Last night my friend Katie and I went to hear Anne-Marie Slaughter talk at Sixth & I here in DC. You may have heard of Slaughter because of the wild popularity of her 2012 article in the Atlantic, Why Women Still Can't Have it All, a title she now regrets, as you can tell from the quote above.
As I've argued here on this blog, the conversation about women finding "balance" has gotten stale. Actually, scratch that -- it's not just that it's "gotten stale," it's that it was flawed and actually misogynistic from the start, because it presumes it's women's job alone to "balance" work and family.
As Slaughter argued last night -- and also, presumably, as she argues in her new book, Unfinished Business: Women, Men, Work, Family, which I just started reading -- we are way overdue for a major reframing of gender roles as it relates to both paid work and the unpaid but nevertheless essential work of caregiving (parenting, as well as caring for aging parents or other loved ones who are ill).
This isn't just about empowering women or breaking the glass ceiling. It's about reevaluating gender norms and expectations on both sides, and focusing on creating true equality at work and at home. It's about recognizing that women and men are both equally capable of doing both paid work AND taking care of the house and the kids, and any aging family members.
The result? More women in the workplace, and more women in traditional power roles, to be sure -- but also, true equality in parenting. That means letting go of the idea that a mother's love is more special or powerful or important than a father's. It means that when parents disagree about something, we don't always default to assuming mom is right. Because, she isn't.

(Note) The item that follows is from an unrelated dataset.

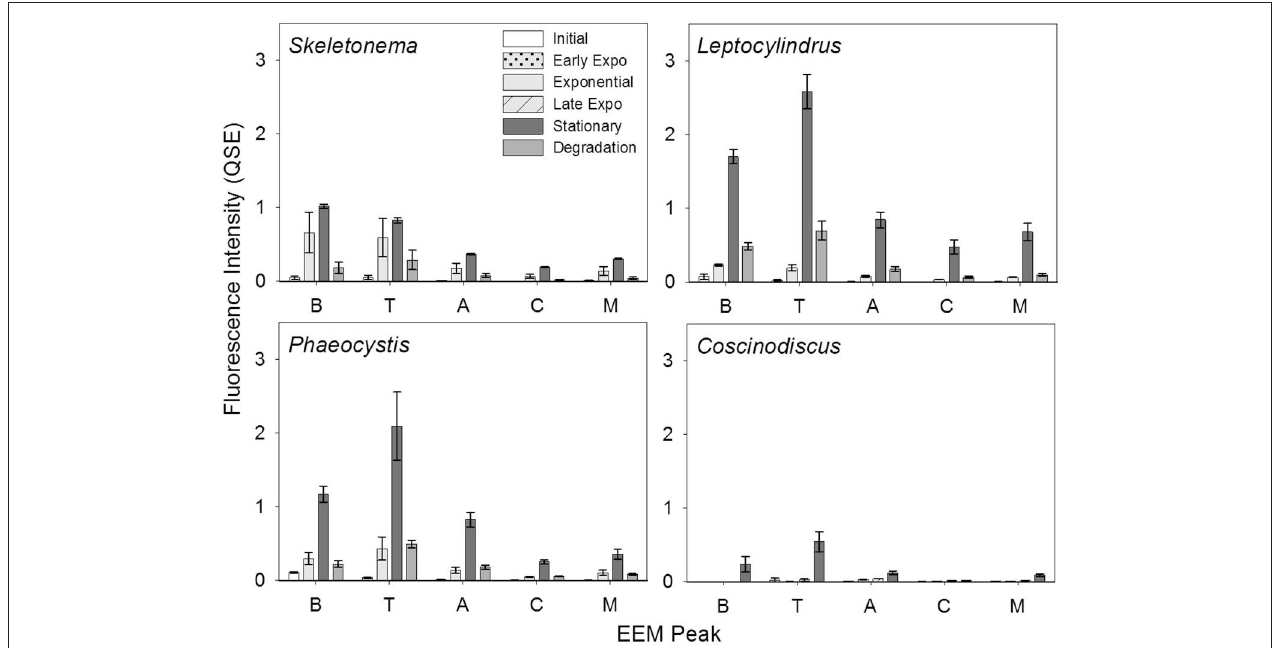
FIGURE 2 | BEPOM fluorescence intensity of Coble EEM peaks over growth and degradation for genera Skeletonema ( n = 3), Leptocylindrus ( n = 2–4), Phaeocystis ( n = 3), and Coscinodiscus ( n = 3–4). Note the different growth stages for Coscinodiscus sp. All data are presented as mean ± standard error.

I appreciated Slaughter pointing this out, because I've observed that in so many families, dads seem to basically take direction from mom, even if both parents also work outside the home. Of course, since the job of "balancing" "it all" has traditionally fallen squarely on women's shoulders, it's no wonder that this is how the power dynamic has shaped up in so many homes.
But if we raise our sons and daughters to believe that they are equally capable AND responsible when it comes not only to earning a living but also providing care, AND if we create policies that make it possible for both genders to perform both of these roles... then over time, we just might change the culture.
Slaughter argues that this culture change isn't just important for feel-good, soft reasons; it's essential to making the U.S. competitive. Things are broken. The workforce is hemorrhaging talent.
This is so similar to what I've been saying lately, which is that our culture asks us to balance til we break.
I hope you'll join me, and Slaughter, and so many others in helping to move the conversation away from "having it all" to... well, creating an alternative narrative, just as the tag line of this site suggests. Because alternative narratives lead to alternative worlds, where men's and women's fulfillment, and the importance of both work AND care, are equally valued and supported.